Thermomechanical properties of honeycomb lattices from internal-coordinates potentials

Lattice dynamics in low-dimensional materials and, in particular, the quadratic behaviour of the flexural acoustic modes play a fundamental role in their thermomechanical and thermal transport properties. A first-principles evaluation of these can be computationally very demanding, and can be affected by numerical noise which breaks translational and/or rotational invariance. In order to overcome these challenges in honeycomb lattices, we consider the Gartstein internal-coordinate potential where we tune its 13 parameters on first-principles calculations of the interatomic force constants for graphene. We show that the resulting potential not only reproduces very well the phonon dispersions of graphene, but that it can also describe the vibrational properties of carbon nanotubes of any diameter and chirality, without any additional modifications to its analytic expression or parametrization.

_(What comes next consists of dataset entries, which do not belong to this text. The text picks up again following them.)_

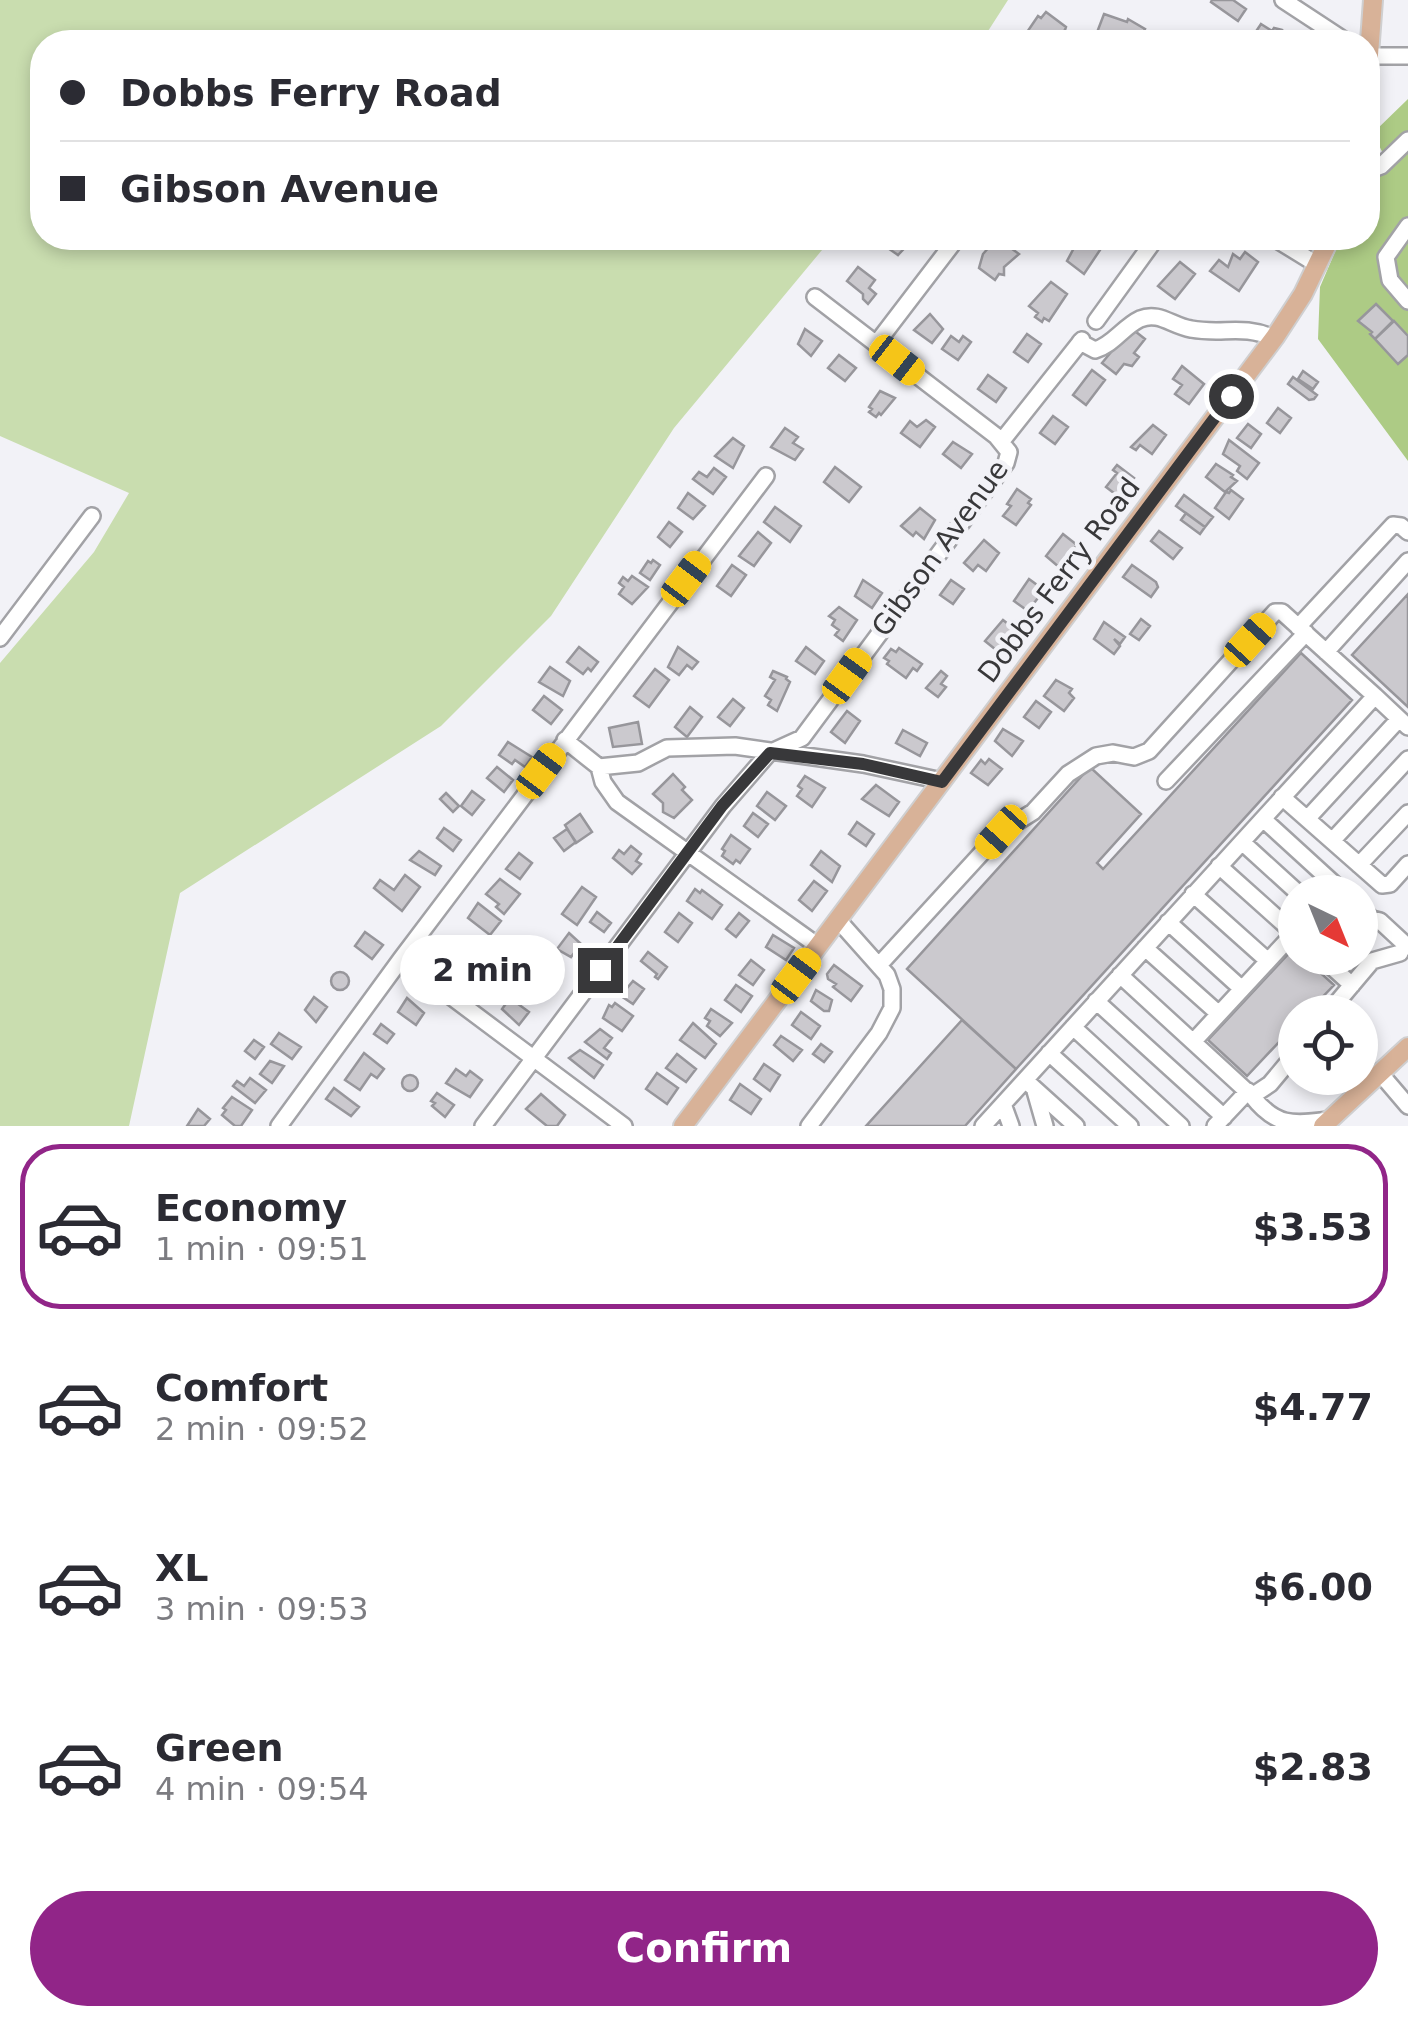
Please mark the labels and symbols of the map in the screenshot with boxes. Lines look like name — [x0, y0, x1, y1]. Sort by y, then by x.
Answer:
car — [864, 330, 930, 390]
route start — [1209, 374, 1254, 419]
street label: Gibson Avenue — [865, 453, 1015, 643]
street label: Dobbs Ferry Road — [971, 471, 1147, 689]
car — [656, 546, 716, 612]
car — [1219, 608, 1281, 672]
car — [817, 643, 877, 709]
car — [511, 738, 571, 804]
car — [970, 800, 1032, 864]
north arrow — [1278, 875, 1378, 975]
callout: 2 min — [400, 935, 565, 1005]
car — [766, 943, 826, 1009]
route end — [578, 948, 623, 993]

In addition, one can augment its functional form with a single cubic term that allows also to be able to reproduce the dominant anharmonic terms of the interactions and obtain a close estimate for the lattice thermal conductivity. Finally, this potential form works well also for other 2D honeycomb materials, such as a monolayer of boron-nitride, provided it is fitted on the short range (analytical) part of the interatomic force constants, and augmented thereafter with the long range dielectric contribution. These considerations underscore how in polar materials potentials based on short-ranged descriptors should be fit to the short-range part of the first-principles interactions, and complemented by long-range analytical dielectric models also parametrized by the same first-principles calculations. In this entry, we provide a fully open-source implementation of the potential, for graphene, boron nitride, and carbon nanotubes. To guide the reader, we include examples of phonon calculation for all these systems.